L’Union européenne est devenue un projet de "hard power"

L'Union européenne ne veut plus jouer les herbivores au milieu des carnivores. Son projet est devenu celui d'un "hard power". Mais il reste à déterminer la voie à suivre.
Dans un monde où le commerce international est le reflet des tensions géopolitiques, quelle stratégie l'Europe doit-elle adopter alors que la Russie, la Chine et les États-Unis se dressent en partie comme nos adversaires?
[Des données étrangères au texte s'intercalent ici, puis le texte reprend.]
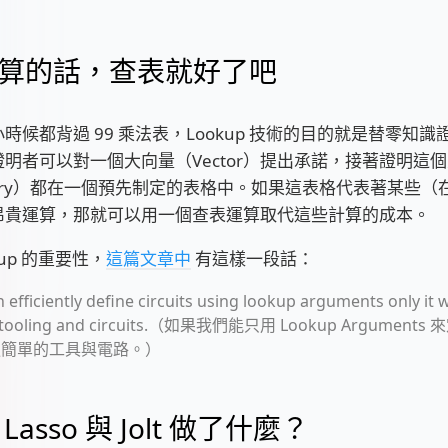
算的話，查表就好了吧
時候都背過 99 乘法表，Lookup 技術的目的就是替零知
明者可以對一個大向量（Vector）提出承諾，接著證明這
try）都在一個預先制定的表格中。如果這表格代表著某些（
昂貴運算，那就可以用一個查表運算取代這些計算的成本。
kup 的重要性，
這篇文章中
有這樣一段話：
n efficiently define circuits using lookup arguments only it wi
r tooling and circuits.（如果我們能只用 Lookup Argumen
更簡單的工具與電路。）
Lasso 與 Jolt 做了什麼？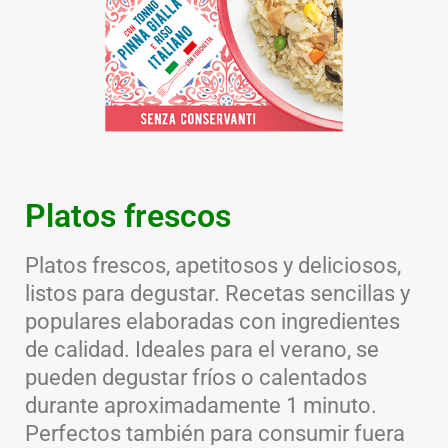
Platos frescos
Platos frescos, apetitosos y deliciosos,
listos para degustar. Recetas sencillas y
populares elaboradas con ingredientes
de calidad. Ideales para el verano, se
pueden degustar fríos o calentados
durante aproximadamente 1 minuto.
Perfectos también para consumir fuera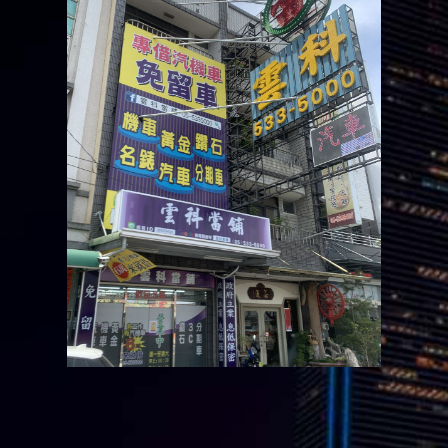
斗六雲林當鋪借款
合法政府立案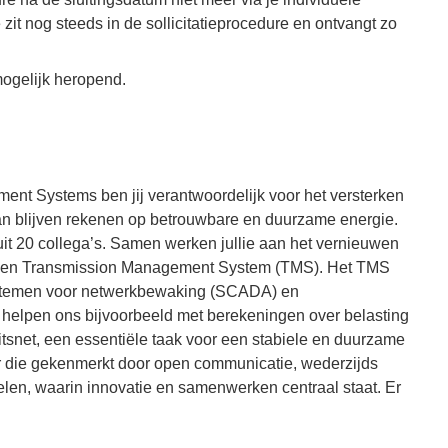
 zit nog steeds in de sollicitatieprocedure en ontvangt zo
mogelijk heropend.
nt Systems ben jij verantwoordelijk voor het versterken
kan blijven rekenen op betrouwbare en duurzame energie.
t 20 collega’s. Samen werken jullie aan het vernieuwen
een Transmission Management System (TMS). Het TMS
 systemen voor netwerkbewaking (SCADA) en
s helpen ons bijvoorbeeld met berekeningen over belasting
eitsnet, een essentiële taak voor een stabiele en duurzame
r die gekenmerkt door open communicatie, wederzijds
len, waarin innovatie en samenwerken centraal staat. Er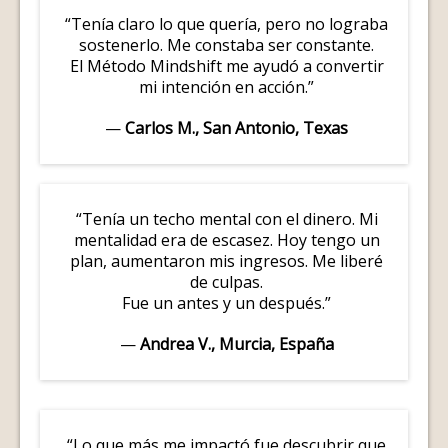
“Tenía claro lo que quería, pero no lograba
sostenerlo. Me constaba ser constante.
El Método Mindshift me ayudó a convertir
mi intención en acción.”
—
Carlos M., San Antonio, Texas
“Tenía un techo mental con el dinero. Mi
mentalidad era de escasez. Hoy tengo un
plan, aumentaron mis ingresos. Me liberé
de culpas.
Fue un antes y un después.”
—
Andrea V., Murcia, España
“Lo que más me impactó fue descubrir que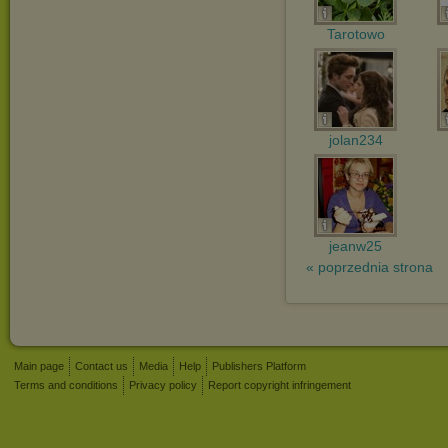
Tarotowo
jolan234
jeanw25
« poprzednia strona
Main page
Contact us
Media
Help
Publishers Platform
Terms and conditions
Privacy policy
Report copyright infringement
Option n°1: une indépendance géopolitique
La première option a le mérite de la grandeur: "Make Europe Great Again". Imaginons une Europe qui projette sa puissance sur le continent, avec un marché intégré doté de capacités technologiques et sécuritaires, le tout soutenu par une refonte de l'Otan.
Cela nécessite une base industrielle et technologique robuste, soutenue par une politique industrielle, commerciale et énergétique tirant les enseignements des enjeux géopolitiques. L'Europe pourrait alors dominer la scène eurasiatique et faire face à une Russie hostile, en collaboration avec des pays comme le Royaume-Uni et la Turquie, tout en atteignant une certaine indépendance géopolitique à l'échelle mondiale.
Option n°2: le dernier bastion de la mondialisation
L’option 2 consisterait pour l’UE à se positionner comme le dernier bastion de la mondialisation, en s'appuyant sur ses valeurs: État de droit, droits de l'homme et libre-échange. Elle travaillerait main dans la main avec des nations partageant les mêmes idéaux, tout en protégeant certaines industries clés pour garantir son autonomie stratégique.
Pour assurer la stabilité, l'Europe pourrait avoir besoin de s'appuyer sur les États-Unis ou la Chine comme ancre de sécurité. Dans ce scénario, les relations avec une Russie d'après-guerre seraient marquées par une normalisation commerciale et diplomatique limitée plutôt qu'une domination hostile.
Option n°3: un protectorat américain confirmé
La troisième option verrait l’Europe continuer à jouer les seconds violons pour les États-Unis. À court terme, cela impliquerait de soutenir l'agenda "America First": conclure un accord commercial favorable aux États-Unis, financer la stabilité en Ukraine et dans les zones frontalières euro-russes, faciliter les intérêts commerciaux américains dans le maintien de la paix, la reconstruction et l'exploitation minière, accepter une paix en Ukraine qui limite l'expansion de la démocratie à l'est des frontières de l'UE, tout en suivant la ligne américaine face à la Chine.
En échange, l'Europe bénéficierait de garanties de sécurité minimales de la part des États-Unis, tout en restant intégrée aux marchés technologiques et financiers dirigés par les Américains, à mesure que ceux-ci se détachent de la Chine.
Quelle option choisir?
Nos dirigeants semblent opter pour toutes ces options à la fois. Nous développons nos capacités de défense et de sécurité, tout en menant une politique industrielle pour renforcer notre position géo-économique.
Nous continuons à promouvoir les accords commerciaux, y compris les tentatives d'approfondir les échanges entre l'UE et la Chine avec une production chinoise en Europe. Nous visons un partenariat avec les États-Unis, cherchant ainsi leur protection, notamment en ce qui concerne l'Ukraine et la Russie, tout en maîtrisant l'art de la négociation commerciale avec Donald Trump.
Redevenir maître de notre destin
Pour que l'Europe redevienne maîtresse de son destin, la boussole géopolitique est claire. Pour contenir la Russie de manière autonome, il nous faut une capacité de "hard power" (puissance dure, par opposition à "soft power", pouvoir d'influence) et une autonomie vis-à-vis des États-Unis, ainsi qu'une indépendance stratégique et économique suffisante de la Chine.
Cela garantirait que l'Europe puisse encore envisager un rétablissement du lien transatlantique avec les États-Unis post-Trump, un scénario historiquement judicieux que nous compromettrions en approfondissant unilatéralement nos relations commerciales avec la Chine à court terme.
Les Européens doivent comprendre collectivement que le "projet européen" est désormais un projet de puissance dure. Ce n'est pas totalement nouveau. Au début des années 1950, les pays européens d'après-guerre ont tenté d'institutionnaliser leur coopération politique et de défense, déjà en réponse à la menace soviétique. La communauté politique et de défense européenne n'a finalement pas vu le jour. La protection américaine et une communauté économique ont ensuite assuré la paix et la prospérité dans une Europe divisée.
Aujourd'hui, alors que l'Europe doit se prendre en charge et que le développement économique est subordonné à la géopolitique, l'échec n'est tout simplement pas une option.